JOB: Render the data from its first line through the line containing "10 h 54 min", both included, as a Markdown table with the columns No. and Entry. Each row should pair a sequential number with one line, and blank lines should be omitted.
%%
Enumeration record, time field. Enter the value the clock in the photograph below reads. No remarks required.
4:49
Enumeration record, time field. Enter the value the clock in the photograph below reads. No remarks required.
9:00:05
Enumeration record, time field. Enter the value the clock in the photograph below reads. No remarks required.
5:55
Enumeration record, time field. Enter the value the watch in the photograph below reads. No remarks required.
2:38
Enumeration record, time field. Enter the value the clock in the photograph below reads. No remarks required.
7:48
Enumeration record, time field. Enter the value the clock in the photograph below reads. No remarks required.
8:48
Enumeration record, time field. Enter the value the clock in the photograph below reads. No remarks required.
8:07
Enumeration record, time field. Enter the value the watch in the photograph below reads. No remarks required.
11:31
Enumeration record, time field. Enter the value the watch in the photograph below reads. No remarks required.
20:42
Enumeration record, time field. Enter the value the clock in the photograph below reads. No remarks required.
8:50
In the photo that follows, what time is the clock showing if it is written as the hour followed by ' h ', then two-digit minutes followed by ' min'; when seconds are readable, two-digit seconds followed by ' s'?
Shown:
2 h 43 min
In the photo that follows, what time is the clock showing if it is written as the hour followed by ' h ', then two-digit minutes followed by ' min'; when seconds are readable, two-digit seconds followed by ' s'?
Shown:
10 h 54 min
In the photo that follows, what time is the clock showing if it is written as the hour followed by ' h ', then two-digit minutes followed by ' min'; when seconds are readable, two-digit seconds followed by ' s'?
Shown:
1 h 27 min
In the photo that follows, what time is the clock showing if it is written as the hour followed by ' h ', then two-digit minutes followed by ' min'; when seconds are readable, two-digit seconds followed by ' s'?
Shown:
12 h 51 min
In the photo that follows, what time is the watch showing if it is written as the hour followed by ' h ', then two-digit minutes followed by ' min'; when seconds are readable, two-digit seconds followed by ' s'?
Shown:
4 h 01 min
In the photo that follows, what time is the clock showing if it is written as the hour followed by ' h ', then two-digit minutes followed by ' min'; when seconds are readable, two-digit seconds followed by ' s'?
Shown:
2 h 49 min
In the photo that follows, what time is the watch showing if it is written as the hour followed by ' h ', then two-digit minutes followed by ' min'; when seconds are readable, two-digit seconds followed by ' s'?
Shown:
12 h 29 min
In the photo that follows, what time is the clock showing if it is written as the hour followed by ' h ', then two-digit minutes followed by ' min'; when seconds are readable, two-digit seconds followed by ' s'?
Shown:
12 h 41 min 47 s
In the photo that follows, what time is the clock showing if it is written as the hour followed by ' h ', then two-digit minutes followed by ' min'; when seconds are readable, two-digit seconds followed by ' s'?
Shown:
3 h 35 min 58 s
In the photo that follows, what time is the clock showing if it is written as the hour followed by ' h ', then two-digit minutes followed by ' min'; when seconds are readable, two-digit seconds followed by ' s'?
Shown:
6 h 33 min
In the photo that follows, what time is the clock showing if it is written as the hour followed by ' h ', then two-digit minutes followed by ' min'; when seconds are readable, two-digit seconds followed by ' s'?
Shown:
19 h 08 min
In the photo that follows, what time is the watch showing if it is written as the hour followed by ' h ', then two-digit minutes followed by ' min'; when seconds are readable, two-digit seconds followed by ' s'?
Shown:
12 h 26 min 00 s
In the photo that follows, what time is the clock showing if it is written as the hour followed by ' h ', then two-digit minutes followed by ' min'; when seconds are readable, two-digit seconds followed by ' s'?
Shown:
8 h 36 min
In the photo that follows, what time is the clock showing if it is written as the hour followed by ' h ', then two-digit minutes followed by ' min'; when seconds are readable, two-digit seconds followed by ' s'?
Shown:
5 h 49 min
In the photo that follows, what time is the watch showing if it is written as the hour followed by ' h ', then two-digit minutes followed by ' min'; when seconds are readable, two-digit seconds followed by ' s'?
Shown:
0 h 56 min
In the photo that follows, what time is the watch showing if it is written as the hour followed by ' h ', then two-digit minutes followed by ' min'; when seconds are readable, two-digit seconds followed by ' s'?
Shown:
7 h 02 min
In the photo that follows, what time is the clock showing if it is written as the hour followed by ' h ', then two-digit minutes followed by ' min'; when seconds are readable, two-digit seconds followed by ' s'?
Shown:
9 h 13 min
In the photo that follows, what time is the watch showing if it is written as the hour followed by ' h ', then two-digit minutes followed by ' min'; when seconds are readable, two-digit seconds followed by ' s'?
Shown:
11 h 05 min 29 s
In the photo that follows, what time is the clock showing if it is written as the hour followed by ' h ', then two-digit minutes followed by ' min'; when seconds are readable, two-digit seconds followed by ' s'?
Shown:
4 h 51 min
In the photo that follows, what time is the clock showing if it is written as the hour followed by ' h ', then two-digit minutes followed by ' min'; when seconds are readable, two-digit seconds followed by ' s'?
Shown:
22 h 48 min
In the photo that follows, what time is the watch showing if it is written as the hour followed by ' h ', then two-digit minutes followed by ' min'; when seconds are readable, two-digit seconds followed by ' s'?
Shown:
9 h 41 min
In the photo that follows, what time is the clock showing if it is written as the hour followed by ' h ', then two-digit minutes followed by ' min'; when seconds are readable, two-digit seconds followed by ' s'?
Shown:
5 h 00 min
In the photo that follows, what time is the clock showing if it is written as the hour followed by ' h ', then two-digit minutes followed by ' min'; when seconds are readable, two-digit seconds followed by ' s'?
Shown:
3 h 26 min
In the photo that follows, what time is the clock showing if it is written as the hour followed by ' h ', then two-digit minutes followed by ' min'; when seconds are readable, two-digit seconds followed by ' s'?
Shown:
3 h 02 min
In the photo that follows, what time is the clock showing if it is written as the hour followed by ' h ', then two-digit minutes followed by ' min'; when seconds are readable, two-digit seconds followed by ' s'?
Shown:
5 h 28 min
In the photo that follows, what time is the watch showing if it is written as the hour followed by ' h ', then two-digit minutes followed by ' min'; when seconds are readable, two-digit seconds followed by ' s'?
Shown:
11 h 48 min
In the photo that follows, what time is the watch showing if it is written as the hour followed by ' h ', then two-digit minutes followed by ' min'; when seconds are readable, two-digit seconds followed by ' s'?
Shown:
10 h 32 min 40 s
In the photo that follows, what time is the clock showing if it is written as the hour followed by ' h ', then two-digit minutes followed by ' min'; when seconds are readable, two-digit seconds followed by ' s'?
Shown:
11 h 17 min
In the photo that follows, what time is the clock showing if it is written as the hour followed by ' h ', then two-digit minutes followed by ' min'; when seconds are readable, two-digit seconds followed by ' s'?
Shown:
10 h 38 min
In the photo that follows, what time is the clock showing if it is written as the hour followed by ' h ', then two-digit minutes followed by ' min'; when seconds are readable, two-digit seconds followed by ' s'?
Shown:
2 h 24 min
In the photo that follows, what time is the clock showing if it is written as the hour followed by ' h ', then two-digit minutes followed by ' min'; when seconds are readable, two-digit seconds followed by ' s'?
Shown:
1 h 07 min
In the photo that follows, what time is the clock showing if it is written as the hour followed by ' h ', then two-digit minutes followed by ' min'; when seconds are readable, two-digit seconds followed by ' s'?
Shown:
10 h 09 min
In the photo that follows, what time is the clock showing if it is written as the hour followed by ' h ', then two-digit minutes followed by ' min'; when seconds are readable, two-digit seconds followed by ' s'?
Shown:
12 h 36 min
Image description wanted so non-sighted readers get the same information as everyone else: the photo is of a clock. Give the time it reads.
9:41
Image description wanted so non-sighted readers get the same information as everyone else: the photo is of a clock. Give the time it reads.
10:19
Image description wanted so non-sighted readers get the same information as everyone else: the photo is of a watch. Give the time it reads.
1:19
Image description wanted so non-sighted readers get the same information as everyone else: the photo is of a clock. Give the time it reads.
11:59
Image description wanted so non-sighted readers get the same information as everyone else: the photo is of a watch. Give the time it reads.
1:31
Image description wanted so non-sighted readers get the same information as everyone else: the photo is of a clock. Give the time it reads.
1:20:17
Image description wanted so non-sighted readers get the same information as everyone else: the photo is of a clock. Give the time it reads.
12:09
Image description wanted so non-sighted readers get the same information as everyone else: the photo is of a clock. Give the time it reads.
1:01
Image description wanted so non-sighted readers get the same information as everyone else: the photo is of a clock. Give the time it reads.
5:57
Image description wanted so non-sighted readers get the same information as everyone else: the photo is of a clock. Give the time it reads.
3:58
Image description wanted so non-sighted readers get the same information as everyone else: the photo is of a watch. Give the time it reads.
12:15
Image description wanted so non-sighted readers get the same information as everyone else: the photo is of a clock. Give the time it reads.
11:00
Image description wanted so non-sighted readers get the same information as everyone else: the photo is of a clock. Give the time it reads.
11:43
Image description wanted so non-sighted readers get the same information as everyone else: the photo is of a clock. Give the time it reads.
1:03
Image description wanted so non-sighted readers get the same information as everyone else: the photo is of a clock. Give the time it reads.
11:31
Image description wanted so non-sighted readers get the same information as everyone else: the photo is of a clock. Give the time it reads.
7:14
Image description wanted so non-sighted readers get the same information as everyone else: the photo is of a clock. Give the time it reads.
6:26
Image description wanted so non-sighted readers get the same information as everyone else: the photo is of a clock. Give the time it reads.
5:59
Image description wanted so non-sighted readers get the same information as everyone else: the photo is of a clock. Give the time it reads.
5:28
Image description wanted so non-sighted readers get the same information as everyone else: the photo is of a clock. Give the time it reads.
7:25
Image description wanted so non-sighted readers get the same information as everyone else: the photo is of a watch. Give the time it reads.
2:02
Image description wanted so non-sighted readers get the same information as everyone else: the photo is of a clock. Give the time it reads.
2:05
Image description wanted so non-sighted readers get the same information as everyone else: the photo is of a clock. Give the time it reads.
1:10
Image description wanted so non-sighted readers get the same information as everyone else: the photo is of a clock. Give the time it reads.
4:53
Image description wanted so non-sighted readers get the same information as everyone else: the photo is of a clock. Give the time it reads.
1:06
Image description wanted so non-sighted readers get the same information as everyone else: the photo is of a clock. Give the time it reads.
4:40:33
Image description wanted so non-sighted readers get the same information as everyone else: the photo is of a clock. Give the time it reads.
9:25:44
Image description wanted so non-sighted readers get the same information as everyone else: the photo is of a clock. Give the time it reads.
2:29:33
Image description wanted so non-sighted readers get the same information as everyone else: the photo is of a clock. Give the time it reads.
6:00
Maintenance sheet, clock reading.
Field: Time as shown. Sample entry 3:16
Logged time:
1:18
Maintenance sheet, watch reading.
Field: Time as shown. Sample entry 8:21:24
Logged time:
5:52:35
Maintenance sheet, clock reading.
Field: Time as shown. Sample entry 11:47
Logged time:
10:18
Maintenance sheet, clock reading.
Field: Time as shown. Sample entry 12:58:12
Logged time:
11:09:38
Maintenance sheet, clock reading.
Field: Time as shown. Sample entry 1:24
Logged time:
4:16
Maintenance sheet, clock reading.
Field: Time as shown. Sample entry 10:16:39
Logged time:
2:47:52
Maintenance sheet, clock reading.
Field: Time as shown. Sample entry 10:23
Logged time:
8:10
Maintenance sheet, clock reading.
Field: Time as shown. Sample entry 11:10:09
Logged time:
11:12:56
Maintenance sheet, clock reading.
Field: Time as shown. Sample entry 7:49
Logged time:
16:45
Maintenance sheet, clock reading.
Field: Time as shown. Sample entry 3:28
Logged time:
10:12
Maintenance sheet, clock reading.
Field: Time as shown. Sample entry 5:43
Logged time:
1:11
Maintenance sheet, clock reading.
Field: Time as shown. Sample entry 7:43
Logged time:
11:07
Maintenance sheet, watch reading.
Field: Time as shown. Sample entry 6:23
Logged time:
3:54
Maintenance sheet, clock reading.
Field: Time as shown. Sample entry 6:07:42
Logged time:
%%
CORRECT ANSWER:
| No. | Entry |
|---|---|
| 1 | Enumeration record, time field. Enter the value the clock in the photograph below reads. No remarks required. |
| 2 | 4:49 |
| 3 | Enumeration record, time field. Enter the value the clock in the photograph below reads. No remarks required. |
| 4 | 9:00:05 |
| 5 | Enumeration record, time field. Enter the value the clock in the photograph below reads. No remarks required. |
| 6 | 5:55 |
| 7 | Enumeration record, time field. Enter the value the watch in the photograph below reads. No remarks required. |
| 8 | 2:38 |
| 9 | Enumeration record, time field. Enter the value the clock in the photograph below reads. No remarks required. |
| 10 | 7:48 |
| 11 | Enumeration record, time field. Enter the value the clock in the photograph below reads. No remarks required. |
| 12 | 8:48 |
| 13 | Enumeration record, time field. Enter the value the clock in the photograph below reads. No remarks required. |
| 14 | 8:07 |
| 15 | Enumeration record, time field. Enter the value the watch in the photograph below reads. No remarks required. |
| 16 | 11:31 |
| 17 | Enumeration record, time field. Enter the value the watch in the photograph below reads. No remarks required. |
| 18 | 20:42 |
| 19 | Enumeration record, time field. Enter the value the clock in the photograph below reads. No remarks required. |
| 20 | 8:50 |
| 21 | In the photo that follows, what time is the clock showing if it is written as the hour followed by ' h ', then two-digit minutes followed by ' min'; when seconds are readable, two-digit seconds followed by ' s'? |
| 22 | Shown: |
| 23 | 2 h 43 min |
| 24 | In the photo that follows, what time is the clock showing if it is written as the hour followed by ' h ', then two-digit minutes followed by ' min'; when seconds are readable, two-digit seconds followed by ' s'? |
| 25 | Shown: |
| 26 | 10 h 54 min |